**What you will do**
Give back every line of the data below exactly.
--------------------------------------------------
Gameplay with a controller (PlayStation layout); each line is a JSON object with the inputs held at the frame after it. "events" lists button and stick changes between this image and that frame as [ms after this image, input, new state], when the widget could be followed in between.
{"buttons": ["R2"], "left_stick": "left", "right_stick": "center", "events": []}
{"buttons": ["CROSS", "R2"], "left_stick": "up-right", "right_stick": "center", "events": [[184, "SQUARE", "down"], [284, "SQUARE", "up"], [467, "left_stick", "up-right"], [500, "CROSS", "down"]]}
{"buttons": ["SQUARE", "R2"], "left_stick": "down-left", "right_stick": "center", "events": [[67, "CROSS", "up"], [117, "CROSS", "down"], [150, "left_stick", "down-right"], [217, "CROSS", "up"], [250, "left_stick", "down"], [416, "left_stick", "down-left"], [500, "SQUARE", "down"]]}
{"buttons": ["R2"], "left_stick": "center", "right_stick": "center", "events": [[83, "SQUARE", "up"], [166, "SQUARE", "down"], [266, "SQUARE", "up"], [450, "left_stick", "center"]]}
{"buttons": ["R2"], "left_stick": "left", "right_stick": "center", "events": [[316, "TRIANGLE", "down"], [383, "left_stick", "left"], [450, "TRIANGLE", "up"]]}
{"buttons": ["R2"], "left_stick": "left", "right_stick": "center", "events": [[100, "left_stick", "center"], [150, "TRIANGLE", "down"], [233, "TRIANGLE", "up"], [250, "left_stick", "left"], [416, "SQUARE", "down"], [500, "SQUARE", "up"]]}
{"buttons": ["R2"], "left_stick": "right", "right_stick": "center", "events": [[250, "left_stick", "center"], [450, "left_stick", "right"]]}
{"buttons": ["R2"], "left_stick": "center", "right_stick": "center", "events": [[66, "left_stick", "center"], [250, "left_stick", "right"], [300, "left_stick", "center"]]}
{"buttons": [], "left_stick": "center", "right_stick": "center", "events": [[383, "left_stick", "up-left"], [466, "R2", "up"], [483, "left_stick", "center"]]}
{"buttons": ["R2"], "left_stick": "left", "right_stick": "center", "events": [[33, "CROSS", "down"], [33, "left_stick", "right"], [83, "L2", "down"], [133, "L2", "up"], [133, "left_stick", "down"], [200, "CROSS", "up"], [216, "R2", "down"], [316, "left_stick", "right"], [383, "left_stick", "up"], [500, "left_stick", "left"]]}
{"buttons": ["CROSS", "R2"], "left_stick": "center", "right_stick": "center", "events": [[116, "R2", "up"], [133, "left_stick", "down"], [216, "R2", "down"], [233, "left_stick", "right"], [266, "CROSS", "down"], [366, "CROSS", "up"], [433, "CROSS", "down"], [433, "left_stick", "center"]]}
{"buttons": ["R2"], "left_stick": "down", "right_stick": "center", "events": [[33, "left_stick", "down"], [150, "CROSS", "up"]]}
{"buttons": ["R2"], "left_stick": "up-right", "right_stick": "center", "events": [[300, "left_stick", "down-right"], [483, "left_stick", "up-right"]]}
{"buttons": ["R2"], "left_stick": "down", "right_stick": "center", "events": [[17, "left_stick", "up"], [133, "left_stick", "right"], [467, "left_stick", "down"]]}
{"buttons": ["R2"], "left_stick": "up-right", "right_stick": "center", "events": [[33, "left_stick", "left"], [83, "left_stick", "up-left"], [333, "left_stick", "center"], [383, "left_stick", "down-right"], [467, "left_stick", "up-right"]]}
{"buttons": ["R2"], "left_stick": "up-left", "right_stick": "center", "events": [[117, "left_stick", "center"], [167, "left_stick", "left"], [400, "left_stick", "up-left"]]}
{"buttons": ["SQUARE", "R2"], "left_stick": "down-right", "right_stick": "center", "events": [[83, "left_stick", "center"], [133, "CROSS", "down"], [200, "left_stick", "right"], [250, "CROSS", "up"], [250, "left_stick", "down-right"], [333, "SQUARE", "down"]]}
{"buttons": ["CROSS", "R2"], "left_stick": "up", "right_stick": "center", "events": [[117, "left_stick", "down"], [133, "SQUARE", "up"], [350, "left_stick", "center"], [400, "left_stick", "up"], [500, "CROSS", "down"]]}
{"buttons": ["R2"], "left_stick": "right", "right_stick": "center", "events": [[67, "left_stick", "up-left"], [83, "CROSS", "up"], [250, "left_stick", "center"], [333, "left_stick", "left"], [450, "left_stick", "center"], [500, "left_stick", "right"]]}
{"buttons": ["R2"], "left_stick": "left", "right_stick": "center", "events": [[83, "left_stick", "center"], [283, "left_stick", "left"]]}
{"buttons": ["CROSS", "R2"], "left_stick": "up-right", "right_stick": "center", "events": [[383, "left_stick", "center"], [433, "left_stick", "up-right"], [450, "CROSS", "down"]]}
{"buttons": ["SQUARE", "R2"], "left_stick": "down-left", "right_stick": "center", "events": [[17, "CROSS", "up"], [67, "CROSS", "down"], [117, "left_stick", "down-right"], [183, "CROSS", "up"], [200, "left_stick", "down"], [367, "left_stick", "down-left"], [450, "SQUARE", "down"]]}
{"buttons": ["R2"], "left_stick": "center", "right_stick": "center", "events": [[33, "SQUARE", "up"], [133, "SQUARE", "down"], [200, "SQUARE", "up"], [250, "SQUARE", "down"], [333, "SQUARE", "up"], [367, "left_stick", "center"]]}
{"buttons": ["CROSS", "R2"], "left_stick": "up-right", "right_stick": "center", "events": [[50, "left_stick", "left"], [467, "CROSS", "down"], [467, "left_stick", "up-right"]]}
--------------------------------------------------
**Answer to this task**
Gameplay with a controller (PlayStation layout); each line is a JSON object with the inputs held at the frame after it. "events" lists button and stick changes between this image and that frame as [ms after this image, input, new state], when the widget could be followed in between.
{"buttons": ["R2"], "left_stick": "left", "right_stick": "center", "events": []}
{"buttons": ["CROSS", "R2"], "left_stick": "up-right", "right_stick": "center", "events": [[184, "SQUARE", "down"], [284, "SQUARE", "up"], [467, "left_stick", "up-right"], [500, "CROSS", "down"]]}
{"buttons": ["SQUARE", "R2"], "left_stick": "down-left", "right_stick": "center", "events": [[67, "CROSS", "up"], [117, "CROSS", "down"], [150, "left_stick", "down-right"], [217, "CROSS", "up"], [250, "left_stick", "down"], [416, "left_stick", "down-left"], [500, "SQUARE", "down"]]}
{"buttons": ["R2"], "left_stick": "center", "right_stick": "center", "events": [[83, "SQUARE", "up"], [166, "SQUARE", "down"], [266, "SQUARE", "up"], [450, "left_stick", "center"]]}
{"buttons": ["R2"], "left_stick": "left", "right_stick": "center", "events": [[316, "TRIANGLE", "down"], [383, "left_stick", "left"], [450, "TRIANGLE", "up"]]}
{"buttons": ["R2"], "left_stick": "left", "right_stick": "center", "events": [[100, "left_stick", "center"], [150, "TRIANGLE", "down"], [233, "TRIANGLE", "up"], [250, "left_stick", "left"], [416, "SQUARE", "down"], [500, "SQUARE", "up"]]}
{"buttons": ["R2"], "left_stick": "right", "right_stick": "center", "events": [[250, "left_stick", "center"], [450, "left_stick", "right"]]}
{"buttons": ["R2"], "left_stick": "center", "right_stick": "center", "events": [[66, "left_stick", "center"], [250, "left_stick", "right"], [300, "left_stick", "center"]]}
{"buttons": [], "left_stick": "center", "right_stick": "center", "events": [[383, "left_stick", "up-left"], [466, "R2", "up"], [483, "left_stick", "center"]]}
{"buttons": ["R2"], "left_stick": "left", "right_stick": "center", "events": [[33, "CROSS", "down"], [33, "left_stick", "right"], [83, "L2", "down"], [133, "L2", "up"], [133, "left_stick", "down"], [200, "CROSS", "up"], [216, "R2", "down"], [316, "left_stick", "right"], [383, "left_stick", "up"], [500, "left_stick", "left"]]}
{"buttons": ["CROSS", "R2"], "left_stick": "center", "right_stick": "center", "events": [[116, "R2", "up"], [133, "left_stick", "down"], [216, "R2", "down"], [233, "left_stick", "right"], [266, "CROSS", "down"], [366, "CROSS", "up"], [433, "CROSS", "down"], [433, "left_stick", "center"]]}
{"buttons": ["R2"], "left_stick": "down", "right_stick": "center", "events": [[33, "left_stick", "down"], [150, "CROSS", "up"]]}
{"buttons": ["R2"], "left_stick": "up-right", "right_stick": "center", "events": [[300, "left_stick", "down-right"], [483, "left_stick", "up-right"]]}
{"buttons": ["R2"], "left_stick": "down", "right_stick": "center", "events": [[17, "left_stick", "up"], [133, "left_stick", "right"], [467, "left_stick", "down"]]}
{"buttons": ["R2"], "left_stick": "up-right", "right_stick": "center", "events": [[33, "left_stick", "left"], [83, "left_stick", "up-left"], [333, "left_stick", "center"], [383, "left_stick", "down-right"], [467, "left_stick", "up-right"]]}
{"buttons": ["R2"], "left_stick": "up-left", "right_stick": "center", "events": [[117, "left_stick", "center"], [167, "left_stick", "left"], [400, "left_stick", "up-left"]]}
{"buttons": ["SQUARE", "R2"], "left_stick": "down-right", "right_stick": "center", "events": [[83, "left_stick", "center"], [133, "CROSS", "down"], [200, "left_stick", "right"], [250, "CROSS", "up"], [250, "left_stick", "down-right"], [333, "SQUARE", "down"]]}
{"buttons": ["CROSS", "R2"], "left_stick": "up", "right_stick": "center", "events": [[117, "left_stick", "down"], [133, "SQUARE", "up"], [350, "left_stick", "center"], [400, "left_stick", "up"], [500, "CROSS", "down"]]}
{"buttons": ["R2"], "left_stick": "right", "right_stick": "center", "events": [[67, "left_stick", "up-left"], [83, "CROSS", "up"], [250, "left_stick", "center"], [333, "left_stick", "left"], [450, "left_stick", "center"], [500, "left_stick", "right"]]}
{"buttons": ["R2"], "left_stick": "left", "right_stick": "center", "events": [[83, "left_stick", "center"], [283, "left_stick", "left"]]}
{"buttons": ["CROSS", "R2"], "left_stick": "up-right", "right_stick": "center", "events": [[383, "left_stick", "center"], [433, "left_stick", "up-right"], [450, "CROSS", "down"]]}
{"buttons": ["SQUARE", "R2"], "left_stick": "down-left", "right_stick": "center", "events": [[17, "CROSS", "up"], [67, "CROSS", "down"], [117, "left_stick", "down-right"], [183, "CROSS", "up"], [200, "left_stick", "down"], [367, "left_stick", "down-left"], [450, "SQUARE", "down"]]}
{"buttons": ["R2"], "left_stick": "center", "right_stick": "center", "events": [[33, "SQUARE", "up"], [133, "SQUARE", "down"], [200, "SQUARE", "up"], [250, "SQUARE", "down"], [333, "SQUARE", "up"], [367, "left_stick", "center"]]}
{"buttons": ["CROSS", "R2"], "left_stick": "up-right", "right_stick": "center", "events": [[50, "left_stick", "left"], [467, "CROSS", "down"], [467, "left_stick", "up-right"]]}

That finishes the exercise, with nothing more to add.